Mochten die Unternehmer auch keine Freude über solch ein Notstandsgesetz empfinden, das sie an Kriegszeiten und an die ersten Nachkriegsjahre erinnerte, so machten sie doch gute Miene zum — für sie — bösen Spiel.

Wo die Spekulanten ihre Sache im trockenen hatten, konnten sie sich mit einem Preisstopp für bloß hundert Tage abfinden und mit weiteren Erhöhungen ihrer Listenpreise bis Ende Oktober zuwarten, da die Regierung nach Absprache mit Vertretern der Arbeitgeber- und Arbeitnehmerverbände „Korrekturen gemäß den Bedürfnissen der Produktion und den Erfordernissen der Marktlage“ in Aussicht stellte. So sahen sich die zuständigen Ministerien in den letzten Tagen mit Gesuchen um^Uberprüfung der Listenpreise und um Entlassung aus der „unhaltbar gewordener Preiskontrolle“ überhäuft. Jedermann hatte

seine Gründe vorzubringen. Der erhöhte Benzinpreis verteuerte die Transporte, was allen Betrieben zu schaffen machte. Da die Lira im Verhältnis zu den harten Währungen seit Februar eine ungefähr zwanzig-prozentige Entwertung erlitt — im Juli machte die Einbuße fast 30 Prozent aus, doch hat sich die italienische Valuta seither ein bißchen erholt — haben sich sämtliche Einfuhrgüter aus den entsprechenden Ländern erheblich verteuert.

Während die Produzenten auf eine Erhöhung der Preise drängen, wollen die Gewerkschaften von einer massiven Teuerung nichts wissen und drohen eben jetzt, da der Winter auch über die Apenninenhalbinsel hereingebrochen ist, mit einem heißen Herbst, falls die Regierung vor den Ansprüchen der Padroni, der Arbeitgeber, kapituliere.

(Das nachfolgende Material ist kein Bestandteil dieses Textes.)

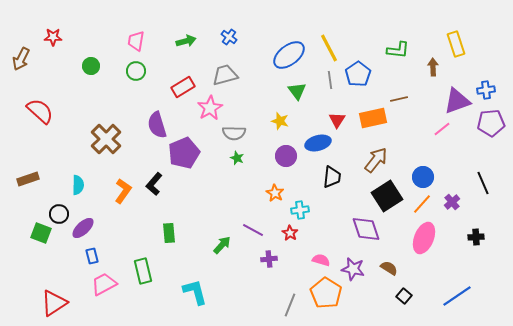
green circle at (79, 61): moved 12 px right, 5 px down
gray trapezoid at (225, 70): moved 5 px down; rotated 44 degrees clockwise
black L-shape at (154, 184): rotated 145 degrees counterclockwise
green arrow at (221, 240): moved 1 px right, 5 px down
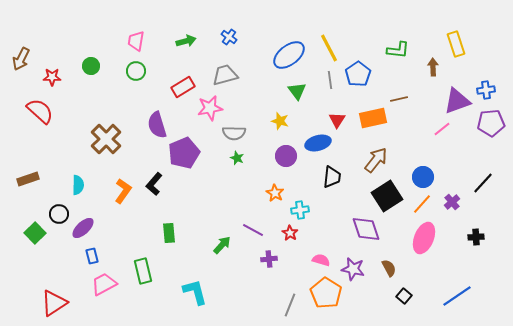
red star at (53, 37): moved 1 px left, 40 px down
pink star at (210, 108): rotated 20 degrees clockwise
black line at (483, 183): rotated 65 degrees clockwise
green square at (41, 233): moved 6 px left; rotated 25 degrees clockwise
brown semicircle at (389, 268): rotated 30 degrees clockwise
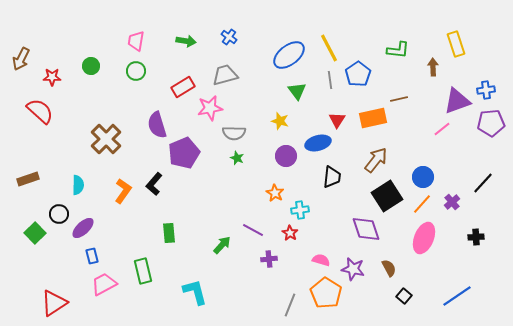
green arrow at (186, 41): rotated 24 degrees clockwise
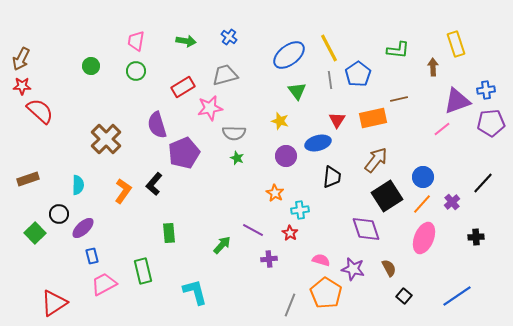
red star at (52, 77): moved 30 px left, 9 px down
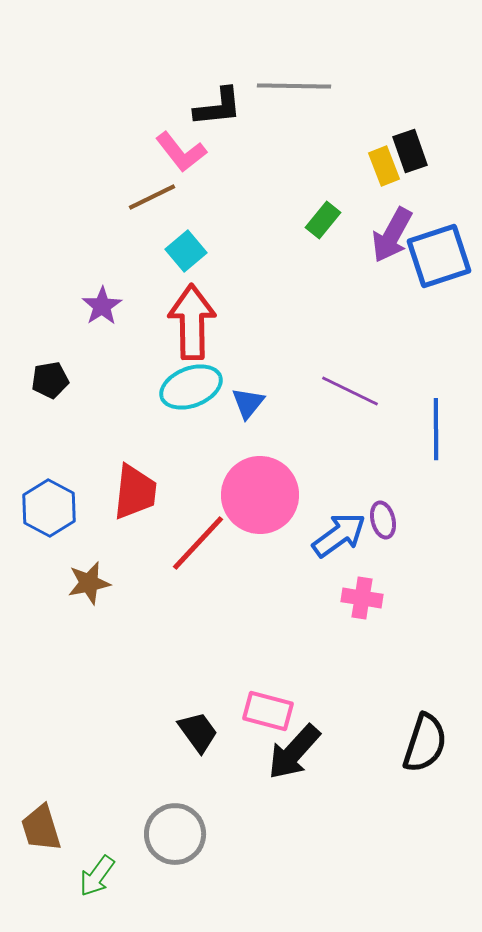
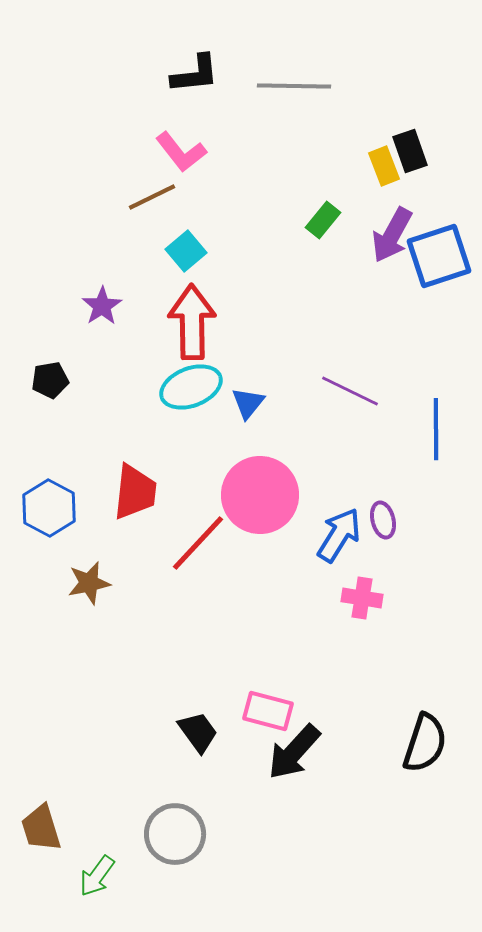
black L-shape: moved 23 px left, 33 px up
blue arrow: rotated 22 degrees counterclockwise
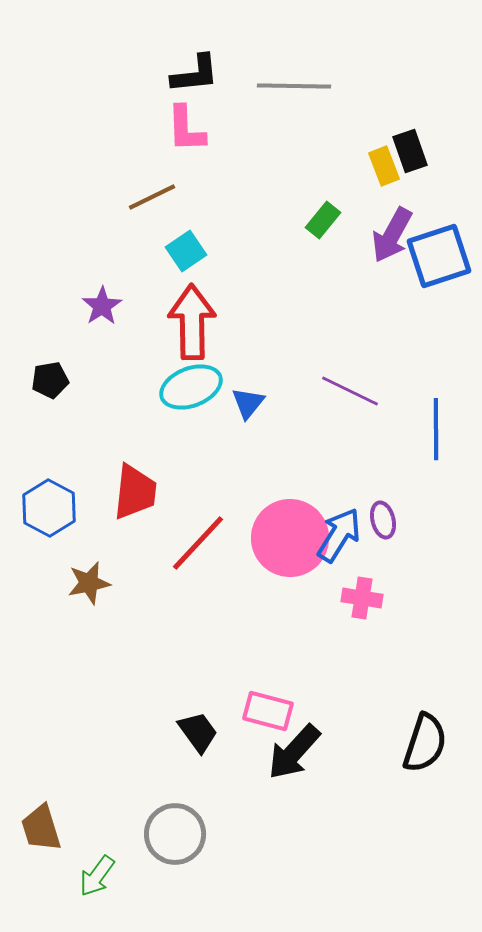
pink L-shape: moved 5 px right, 23 px up; rotated 36 degrees clockwise
cyan square: rotated 6 degrees clockwise
pink circle: moved 30 px right, 43 px down
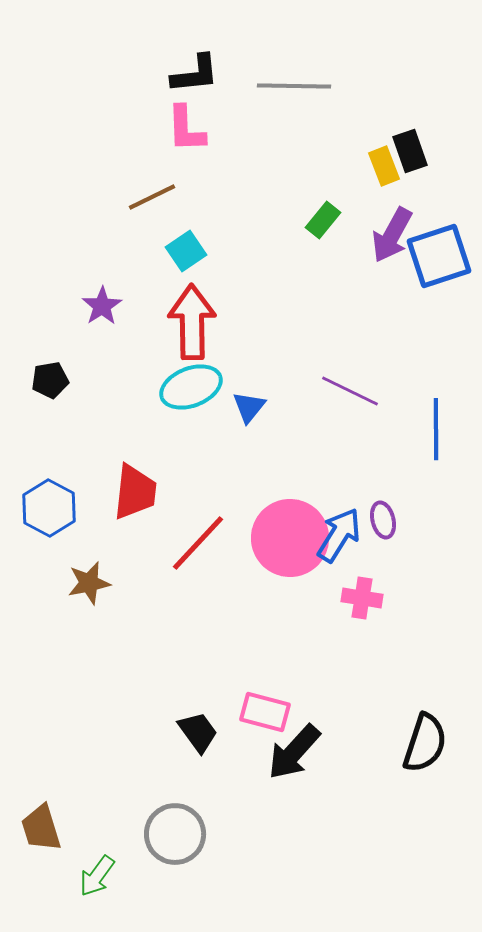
blue triangle: moved 1 px right, 4 px down
pink rectangle: moved 3 px left, 1 px down
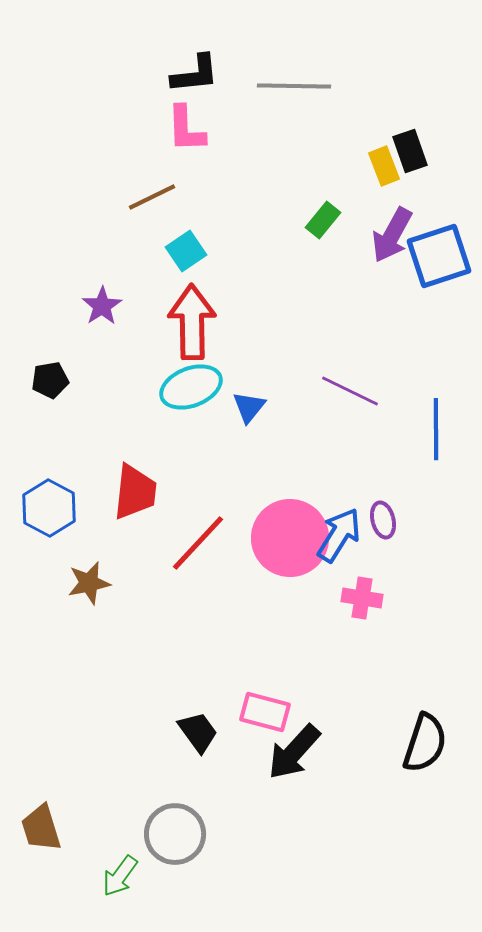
green arrow: moved 23 px right
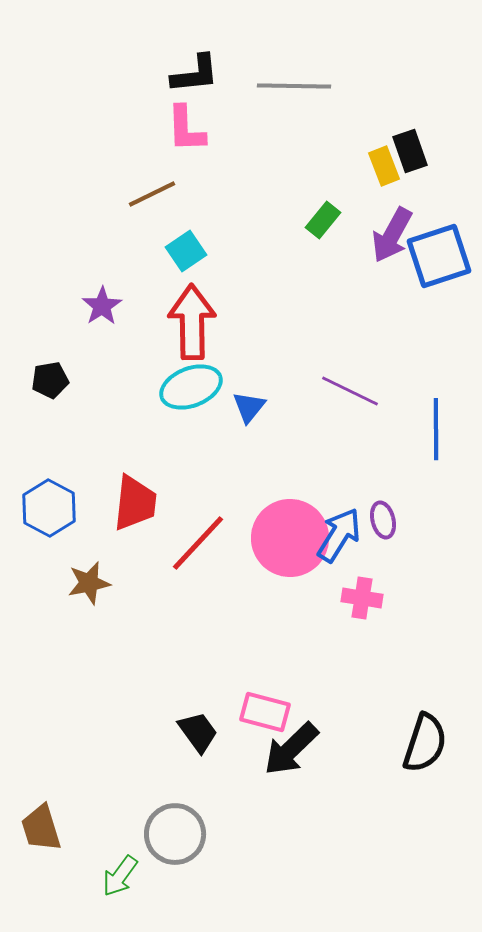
brown line: moved 3 px up
red trapezoid: moved 11 px down
black arrow: moved 3 px left, 3 px up; rotated 4 degrees clockwise
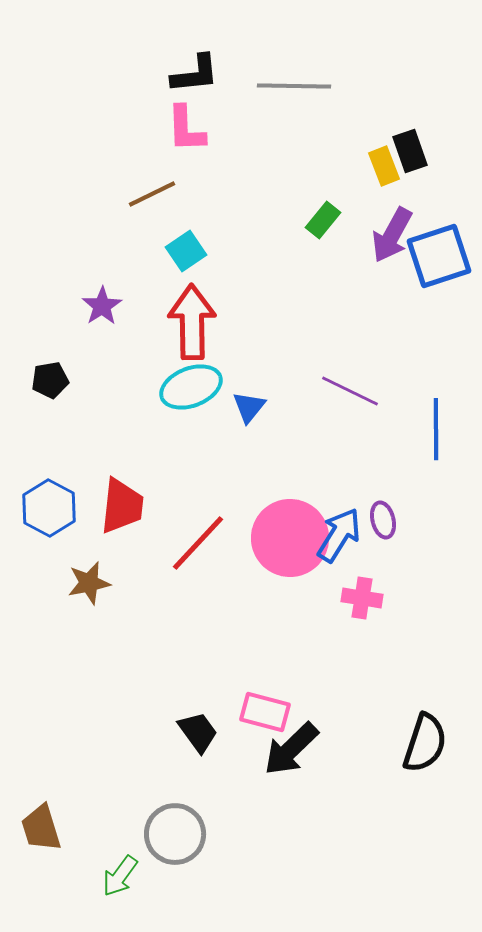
red trapezoid: moved 13 px left, 3 px down
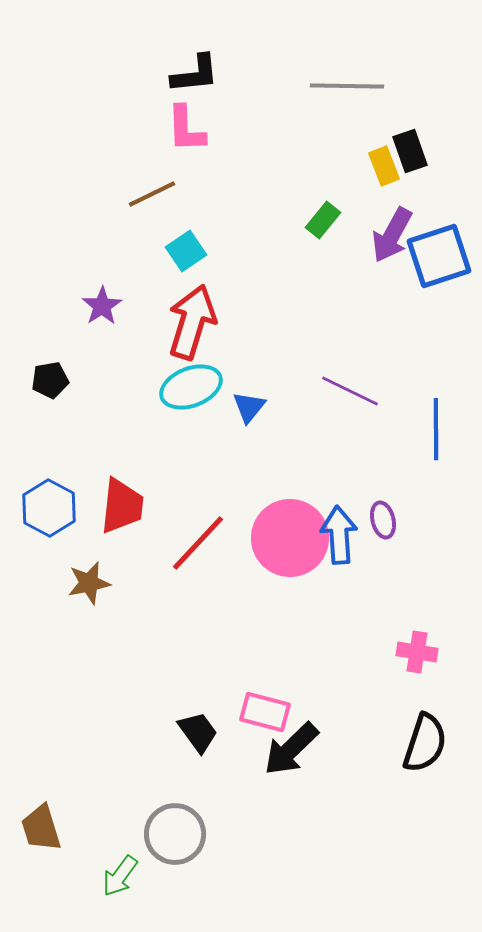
gray line: moved 53 px right
red arrow: rotated 18 degrees clockwise
blue arrow: rotated 36 degrees counterclockwise
pink cross: moved 55 px right, 54 px down
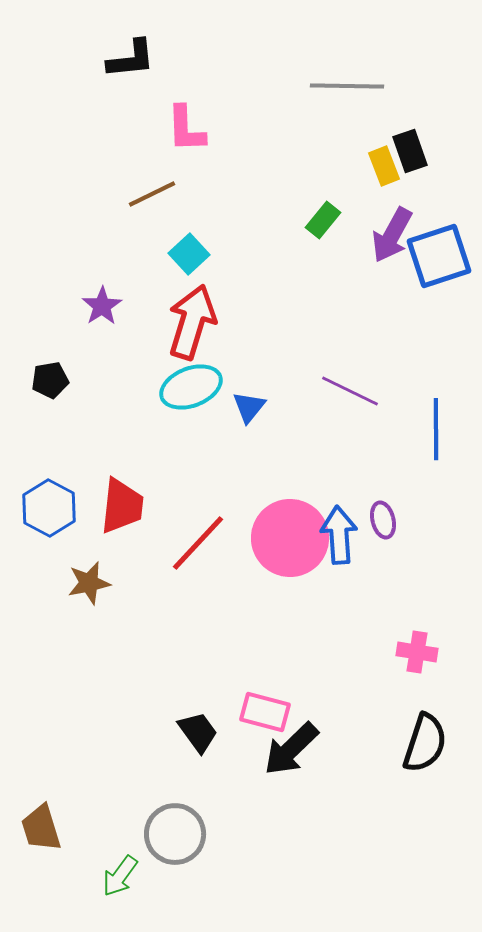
black L-shape: moved 64 px left, 15 px up
cyan square: moved 3 px right, 3 px down; rotated 9 degrees counterclockwise
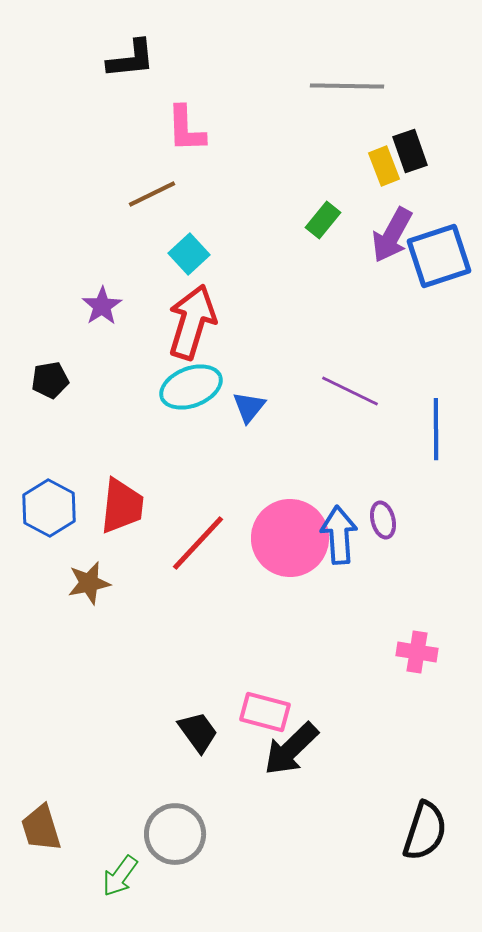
black semicircle: moved 88 px down
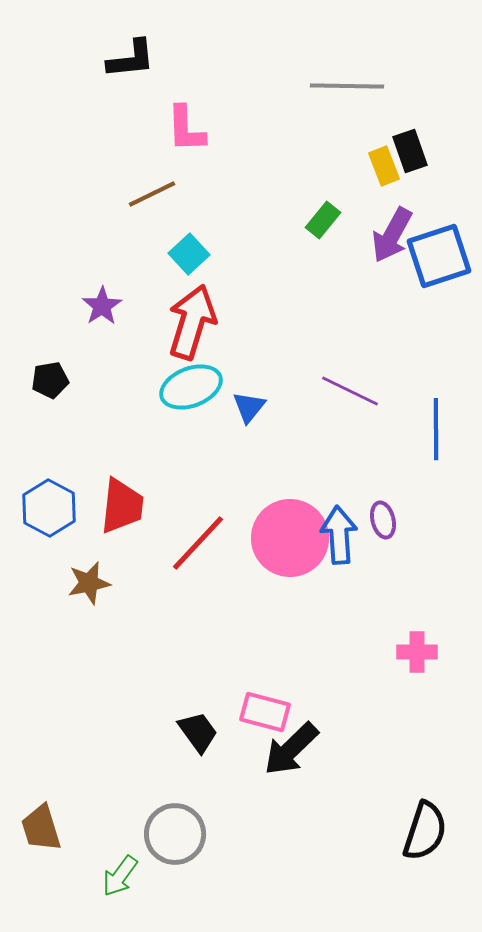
pink cross: rotated 9 degrees counterclockwise
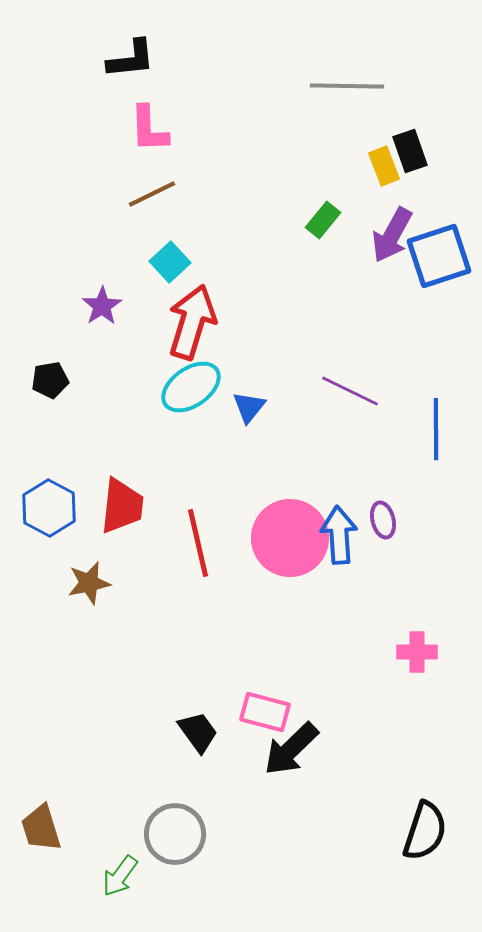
pink L-shape: moved 37 px left
cyan square: moved 19 px left, 8 px down
cyan ellipse: rotated 14 degrees counterclockwise
red line: rotated 56 degrees counterclockwise
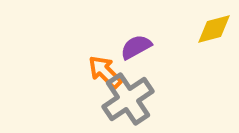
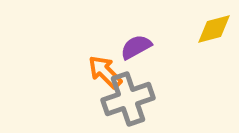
gray cross: rotated 15 degrees clockwise
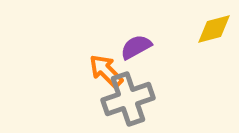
orange arrow: moved 1 px right, 1 px up
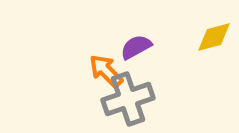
yellow diamond: moved 8 px down
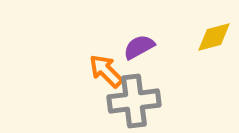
purple semicircle: moved 3 px right
gray cross: moved 6 px right, 2 px down; rotated 12 degrees clockwise
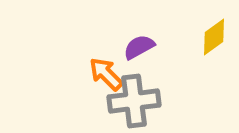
yellow diamond: rotated 21 degrees counterclockwise
orange arrow: moved 3 px down
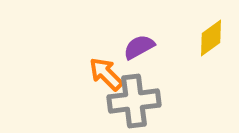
yellow diamond: moved 3 px left, 1 px down
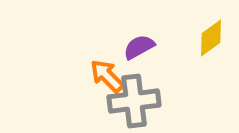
orange arrow: moved 1 px right, 2 px down
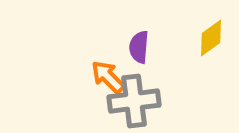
purple semicircle: rotated 56 degrees counterclockwise
orange arrow: moved 1 px right, 1 px down
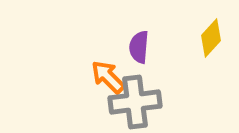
yellow diamond: rotated 12 degrees counterclockwise
gray cross: moved 1 px right, 1 px down
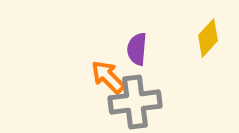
yellow diamond: moved 3 px left
purple semicircle: moved 2 px left, 2 px down
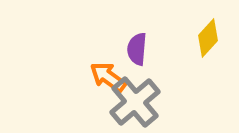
orange arrow: rotated 9 degrees counterclockwise
gray cross: rotated 33 degrees counterclockwise
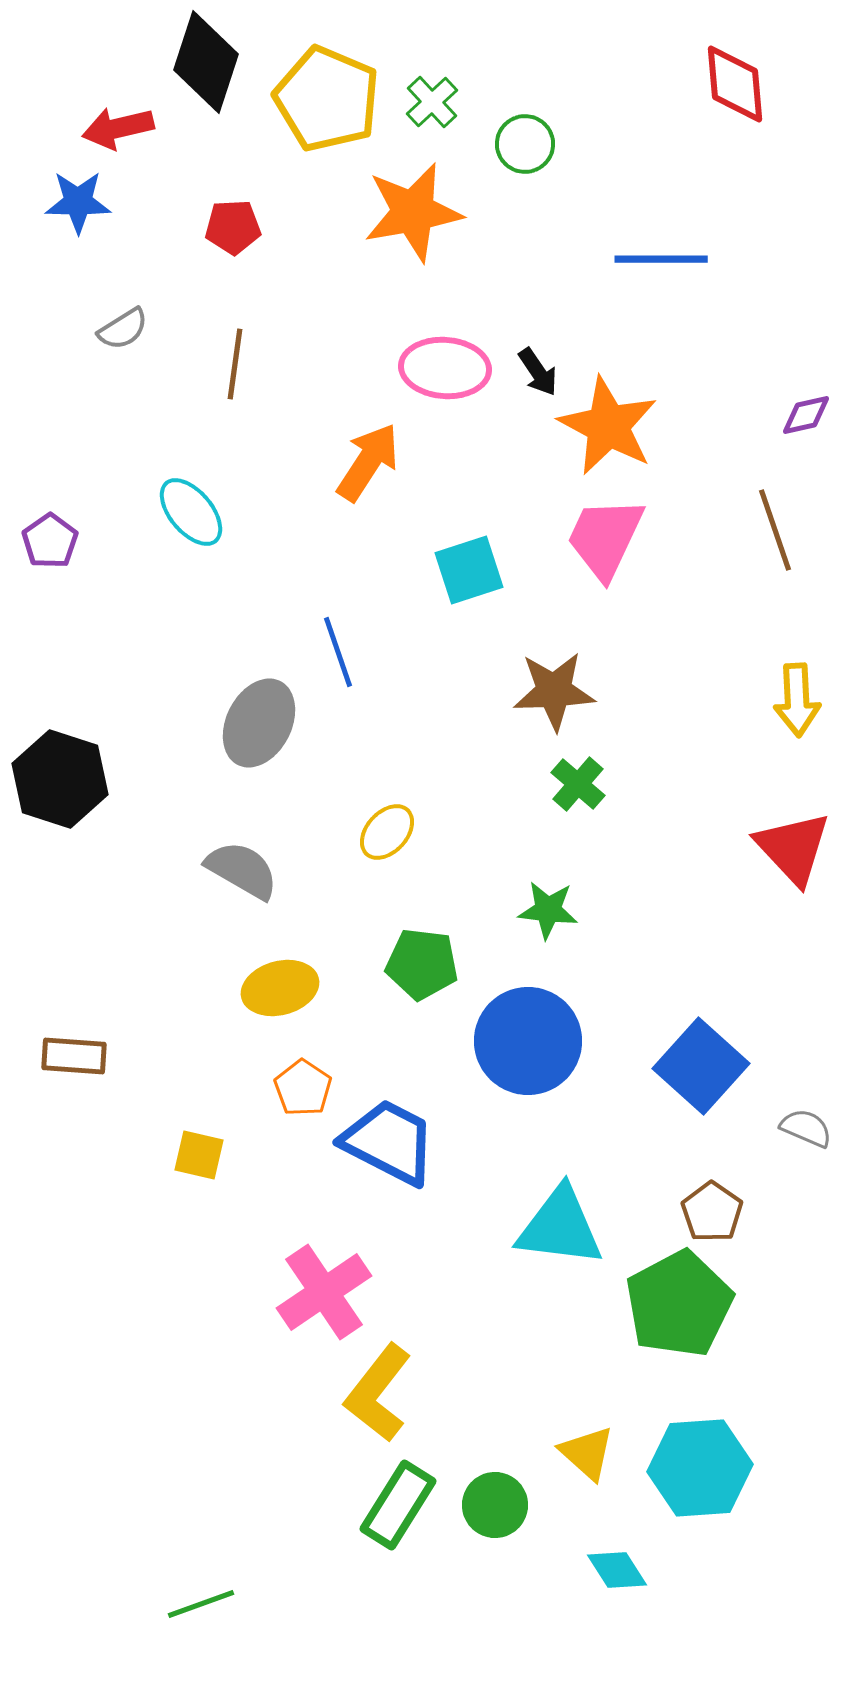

Rumor befindet sich damit zwischen dem Hammer der drei mächtigen Linksgewerkschaften und dem Amboß der Industriellen und Grossisten, die mit Betriebsschließungen, Produktionsund Lieferantenstreiks drohen, falls sich die Regierung bockbeinig verhalten sollte. „Von niemandem kann man verlangen, seine Waren unter den Kosten zu verkaufen, und was hundert Tage lang zur Not gelitten werden konnte, weil man früher vorgesorgt hatte, darf jetzt weder geduldet noch gar erzwungen werden“, sagen die Produzenten. Bei diesem Seilziehen zwischen Gewerkschaften und Arbeitgeberverbänden dürfte die Entscheidung der Sichel-Hammerparteien, KPI und PSI, ob sie die Verlängerung und Einhaltung des Preisstopps mit Nachdruck vertreten oder Verständnis gegenüber gewissen Korrekturen der Listenpreise zeigen, von ausschlaggebender Bedeutung sein.